Wreck-It Ralph: Meet the creators behind Disney's love letter to games

FACT: They really loved Saints Row: The Third

This article originally appeared in GamesMaster magazine.

Having shown us the secret lives of toys, bugs, and self-aware robot vacuum cleaners, it was inevitable that someone would make an animated movie about what videogames. That it would centre on a disgruntled bad guy who's grown tired of being the bad guy is, however, a wrinkle we didn't see coming. We quizzed Wreck-It Ralph director Rich Moore, Art Director Mike Gabriel and co-writer Jennifer Lee talk about their inspirations...


Where did the idea for this movie come from?

Rich Moore (Director): For years, there'd been thoughts of making a movie about the life of a videogame character. They tried it in the '90s, but it went nowhere, and again in 2000. So when I started working here, I took the idea and started to think about what kind of story we could tell. Now, after about a week, I was convinced it would be a horrible movie. What kind of story could you tell with characters who do the same thing over and over? But then I realised that it's actually a great conflict. What would it be like to be someone like that? In fact, the movie was originally going to be about Felix, but we realized his story wasn't that interesting. A good guy who becomes a better guy? So we made it about Ralph, about a bad guy who's tired of being the bad guy.
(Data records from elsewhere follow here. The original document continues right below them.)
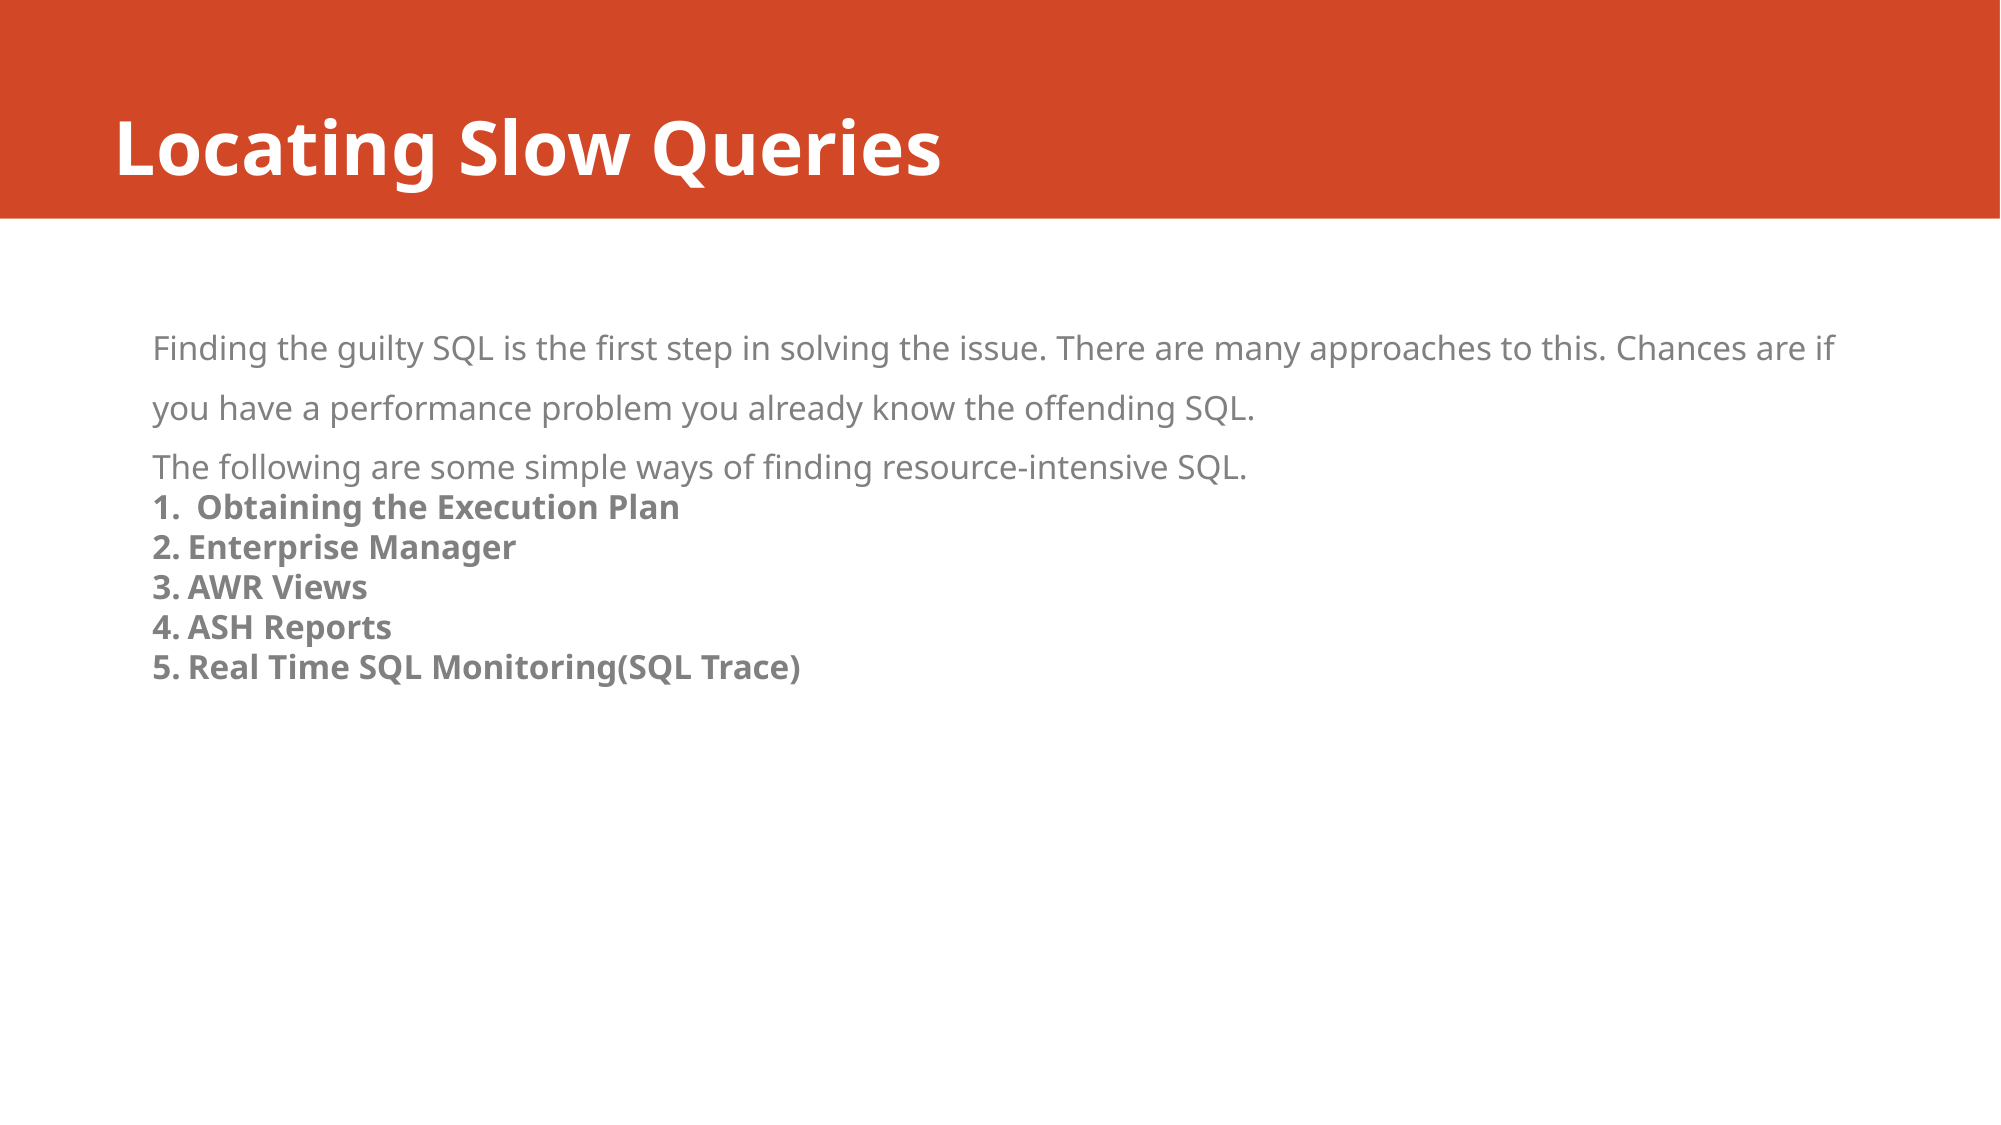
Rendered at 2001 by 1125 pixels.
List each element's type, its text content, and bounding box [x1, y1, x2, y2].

text_box Locating Slow Queries [99, 0, 1863, 199]
text_box Finding the guilty SQL is the first step in solving the issue. There are many approaches to this. Chances are if you have a performance problem you already know the offending SQL. The following are some simple ways of finding resource-intensive SQL. Obtaining the Execution Plan Enterprise Manager AWR Views ASH Reports Real Time SQL Monitoring(SQL Trace) [137, 299, 1863, 1078]
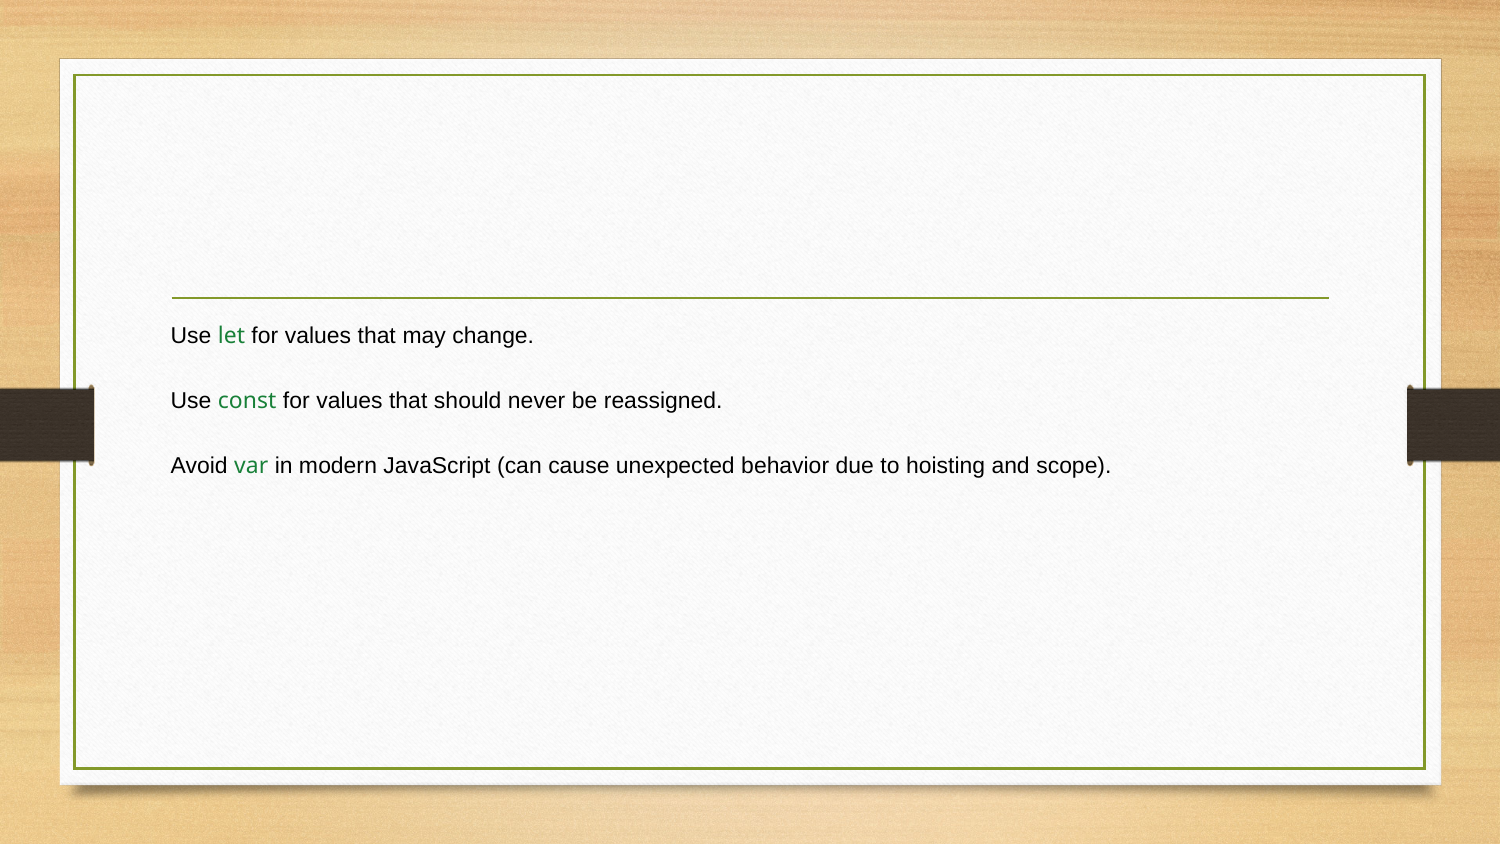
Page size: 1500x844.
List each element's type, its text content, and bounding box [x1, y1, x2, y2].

picture [0, 0, 1500, 844]
list Use let for values that may change. Use const for values that should never be reassigned. Avoid var in modern JavaScript (can cause unexpected behavior due to hoisting and scope). [159, 314, 1341, 723]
How much did the games influence the animation?

RM: Since we're dealing with specific genres, we went to the source and looked at sci-fi shooter games like Gears of War to see what it is that makes a shooting game feel different from a racing game.

Mike Gabriel (Art Director): But making it look like a game that's already out wasn't enough. When we met with real game designers, their whole thing was, 'What are we bringing to the next game that no one else has?' So we want them to look at the games in our movie and think, 'I wish we had thought of that'.
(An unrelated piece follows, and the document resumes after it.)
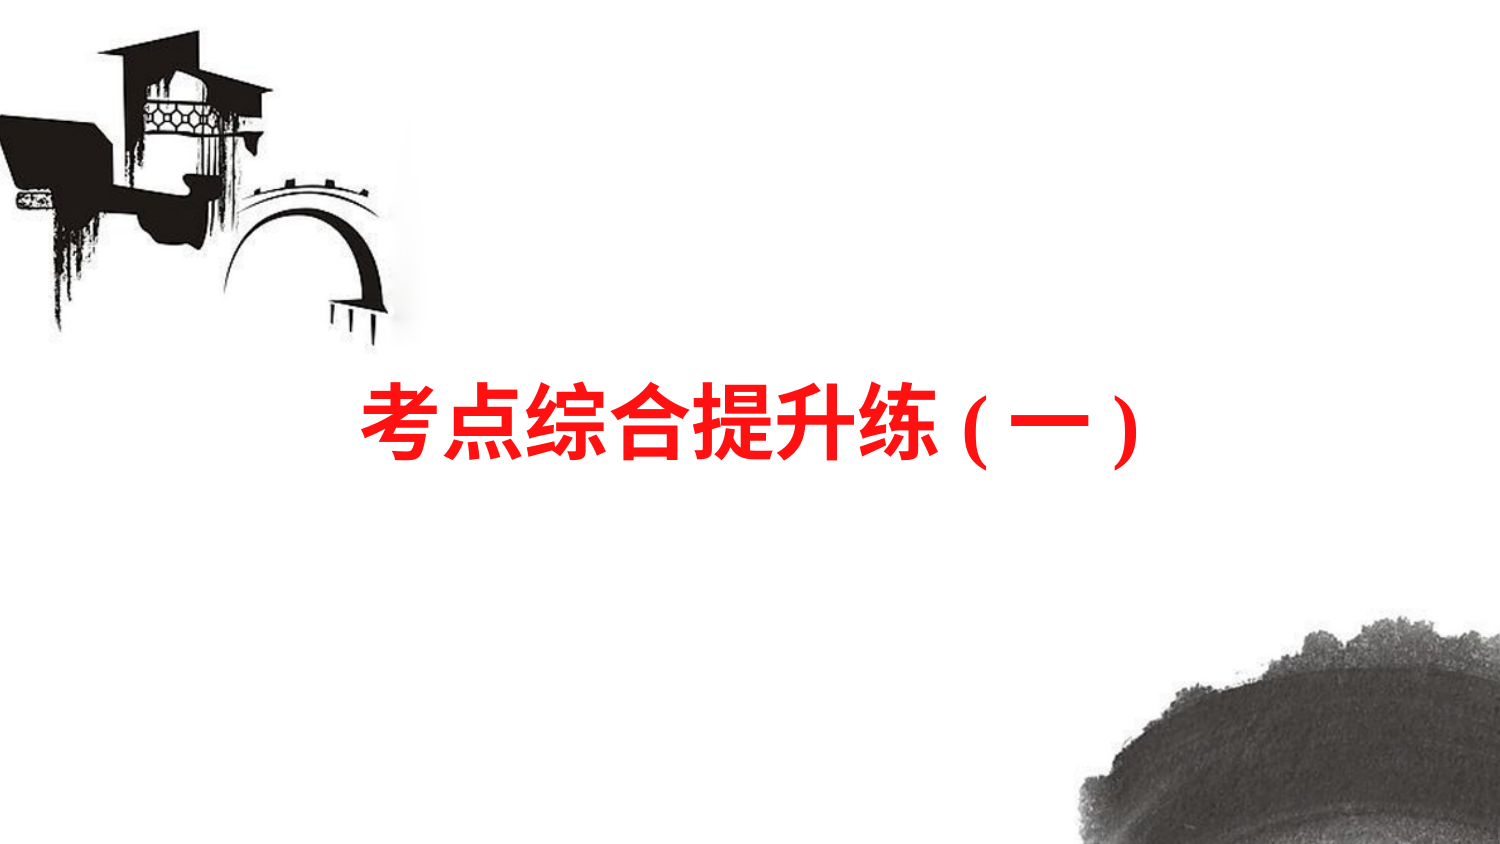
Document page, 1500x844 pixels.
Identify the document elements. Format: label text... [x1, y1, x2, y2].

What game developers did you meet with?

MG: We went to Avalanche [a division of Disney Interactive] in Utah, and... I keep forgetting the name of the guys in Orange County. We also went to arcades all over LA.
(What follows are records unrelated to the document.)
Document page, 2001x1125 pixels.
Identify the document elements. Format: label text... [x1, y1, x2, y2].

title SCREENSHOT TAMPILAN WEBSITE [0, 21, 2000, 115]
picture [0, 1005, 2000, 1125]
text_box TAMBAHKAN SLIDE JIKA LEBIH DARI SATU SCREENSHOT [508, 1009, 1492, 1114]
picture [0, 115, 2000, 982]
A lot of kids don't know about arcades. Why set it there instead of inside something like an Xbox?

RM: That was a lot of debate about that. We wondered if anyone under the age of 35 would know what an arcade is. So I went to my son, who was 14 or 15 at the time, and asked him. 'Do you know about arcades and Pac-Man and these old games?' 'Yeah, I grew up with them.' He seemed to have a warmth and regard for this stuff. And visually, it also worked better to have these different games connected this way. Though it was still a nail-biter until the trailer came out and people really responded to it.

Given all you're doing in this movie, what was your first draft like?

Jennifer Lee (co-writer): What's really great about Disney is that they really let you just go and create and discover. So there was a lot of exploration, and we had a lot of crazy ideas. The biggest challenge was honing it down. It wasn't until about a year ago that we really got it close to be the solid story it wound up being.

RM: We also had Jack and John meet with the animators and talk about the characters. It's odd that this never really happens because it really helped the animators get into the characters' heads.

JL: Another thing that was nice was that we got them to work together a lot. Which is unusual in animation; usually, we get the voices separately. So we actually did a lot of improv with them, which really helped shape the movie. You not only have cameos from famous characters, but they're voiced by the people who do them in the games.

RM: Yeah, I really wanted this to be authentic. Being a fan of this stuff, I know that if it was a character I was a fan of, I'd want them to sound like they do in the games.


How did you decide which characters to include?

RM: The story team had free reign to put in jokes about any game character, and if it worked, then we would go to the game company and see if it we could get them. The tough one was finding someone who'd let us make their character homeless. We asked a lot of companies before the people who own Q*bert. They loved it. Which was great because he's the perfect character to play someone who's down on his luck.

So did you play a lot of games as a kid growing up?

RM: I did. I remember Pong when it came out, and spent a lot of time in arcades playing Dig Dug and Street Fighter. We've played a lot of Mario Kart in my house.

What's your all-time favourite?

RM: I love Pac-Man. There was a tabletop Pac-Man at the pizza place next to my high school that I loved. I didn't get to put a tabletop Pac-Man in the movie, but the man himself is. I also really loved Dragon's Lair, but, unfortunately, the legalities around the characters and the art made it impossible to get Dirk the Daring in the movie.


Which is funny because that game was made by...

RM: ...Don Bluth, who used to work at Disney. But for every Dirk we couldn't get, there are ten who made me say, 'I can't believe we got Bowser in the movie'. And we got some obscure ones in the film. There's a lot of freeze frame moments. As for recent stuff, the game I loved while working on this movie was Saints Row: The Third, which is just absolute mayhem. What's funny is that there was a whole other game world that Ralph was going to go to. It was called Extreme Easy Living 2, and it was a cross between The Sims and Grand Theft Auto, a sort of lawless, amoral, social gaming world. It was going to be where Ralph hit rock bottom, but we cut it out. But as I played Saints Row, I realised, 'This is Extreme Easy Living 2'. They beat us to the punch.